==== Passage provided ====

2.2. Cell line and human samples
MEG-01 cell line was obtained from ATCC (Manassas, Virginia) and cultured in 10% fetal bovine serum RPMI-1640 medium (Gibco, Grand Island, New York). Cells were cultured at 37°C and 5% CO2 in a humidified atmosphere. The bone marrow (BM) and peripheral blood mononuclear cell (PBMC) samples of healthy donors were obtained with written informed consent approved by the Ethical Committee of First Affiliated Hospital of Soochow University (No.2016-075-1).
2.3. Lentivirus transfection
Lentiviral transfection systems were purchased from Hanbio Biotechnology (Shanghai, China) to knock-down human MXRA7 in MEG-01 cells. The lentivirus of sh-MXRA7 and negative control (sh-NC) with GFP flag generated small interfering (si)RNA, and MXRA7 siRNA could target all three human MXRA7 transcripts. After infection lentivirus for 24 hours, MEG-01 cells were washed with 1× phosphate-buffered saline (PBS) and cultured for 48 hours in fresh complete medium. Then the GFP positive cells were sorted using flow cytometry and cell sorter (Melody, BD Bioscience, Franklin Lakes, New Jersey) to establish the MEG-01/sh-NC and MEG-01/sh-MXRA7 cell lines.
2.4. Flow cytometry analysis
Culture cells or single-cell suspensions prepared from femur, spleen or peripheral blood were analyzed using flow cytometry. The antibodies used for FACS staining including anti-mouse CD3 (100348), CD19 (152412), NK-1.1 (156504), CD11b (101226), TER119 (116212), Lineage (51-9003632), and CD41 (133916, 133904) antibodies were purchased from Biolegend (San Diego, California). Anti-human CD41 antibody (303706, 303710) was also purchased from Biolegend. Cells were harvested, stained with surface antibodies for 30 minutes and analyzed using NovoCyte flow cytometer (ACEA Biosciences, San Jose, California).
2.5. Hematoxylin and Eosin staining
The femur tissues and spleens from mice were fixed with 4% paraformaldehyde, dehydrated with different concentrations of ethanol, treated in xylene and then embedded in paraffin. Paraffin-embedded tissues were cut into 6-μm-thick sections. And the sections were deparaffinized, rehydrated, and stained with H&E for megakaryocytes (Mks) examination using a light microscope (Nikon, Tokyo, Japan).
2.6. Hematology analysis
The white blood cells (WBC), red blood cells (RBC), and platelets (PLT) in peripheral blood of mice were analyzed with Sysmex XP-100 Hematologic Analyzer (Sysmex Corporation, Japan).

==== Given entries ====

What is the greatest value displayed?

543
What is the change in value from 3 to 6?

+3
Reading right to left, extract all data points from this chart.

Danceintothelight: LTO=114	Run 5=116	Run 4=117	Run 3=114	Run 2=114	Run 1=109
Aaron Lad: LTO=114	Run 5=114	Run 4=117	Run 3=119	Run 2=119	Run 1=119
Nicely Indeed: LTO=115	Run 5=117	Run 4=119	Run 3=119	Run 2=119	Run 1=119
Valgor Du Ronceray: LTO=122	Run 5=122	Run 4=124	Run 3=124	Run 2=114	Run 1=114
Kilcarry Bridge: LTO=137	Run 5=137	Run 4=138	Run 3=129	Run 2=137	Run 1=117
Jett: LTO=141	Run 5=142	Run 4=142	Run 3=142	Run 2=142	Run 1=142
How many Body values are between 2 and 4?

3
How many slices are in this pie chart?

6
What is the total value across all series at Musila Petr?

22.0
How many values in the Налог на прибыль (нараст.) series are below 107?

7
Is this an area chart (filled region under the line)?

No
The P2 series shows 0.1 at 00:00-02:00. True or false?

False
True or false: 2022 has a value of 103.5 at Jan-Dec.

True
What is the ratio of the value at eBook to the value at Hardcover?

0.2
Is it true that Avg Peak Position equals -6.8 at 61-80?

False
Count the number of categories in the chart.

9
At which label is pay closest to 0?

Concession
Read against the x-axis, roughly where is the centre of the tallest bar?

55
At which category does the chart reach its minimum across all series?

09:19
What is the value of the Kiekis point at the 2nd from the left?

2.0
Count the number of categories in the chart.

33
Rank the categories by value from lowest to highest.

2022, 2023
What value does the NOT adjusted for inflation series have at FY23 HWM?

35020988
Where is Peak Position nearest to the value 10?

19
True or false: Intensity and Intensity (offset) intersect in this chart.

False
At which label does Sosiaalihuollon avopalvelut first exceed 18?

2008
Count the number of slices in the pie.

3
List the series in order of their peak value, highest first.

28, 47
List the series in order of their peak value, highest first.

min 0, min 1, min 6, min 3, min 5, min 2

====

Problems and tasks ▸
1) According to the methods passage, what instrument was used to analyze the white blood cells, red blood cells, and platelets in the mice's peripheral blood?
2) Reproduce the methods passage from "2.4. Flow cytometry" up to and including "San Jose, California).".

Responses in order ▸
1) The Sysmex XP-100 Hematologic Analyzer (Sysmex Corporation, Japan).

2)
2.4. Flow cytometry analysis
Culture cells or single-cell suspensions prepared from femur, spleen or peripheral blood were analyzed using flow cytometry. The antibodies used for FACS staining including anti-mouse CD3 (100348), CD19 (152412), NK-1.1 (156504), CD11b (101226), TER119 (116212), Lineage (51-9003632), and CD41 (133916, 133904) antibodies were purchased from Biolegend (San Diego, California). Anti-human CD41 antibody (303706, 303710) was also purchased from Biolegend. Cells were harvested, stained with surface antibodies for 30 minutes and analyzed using NovoCyte flow cytometer (ACEA Biosciences, San Jose, California).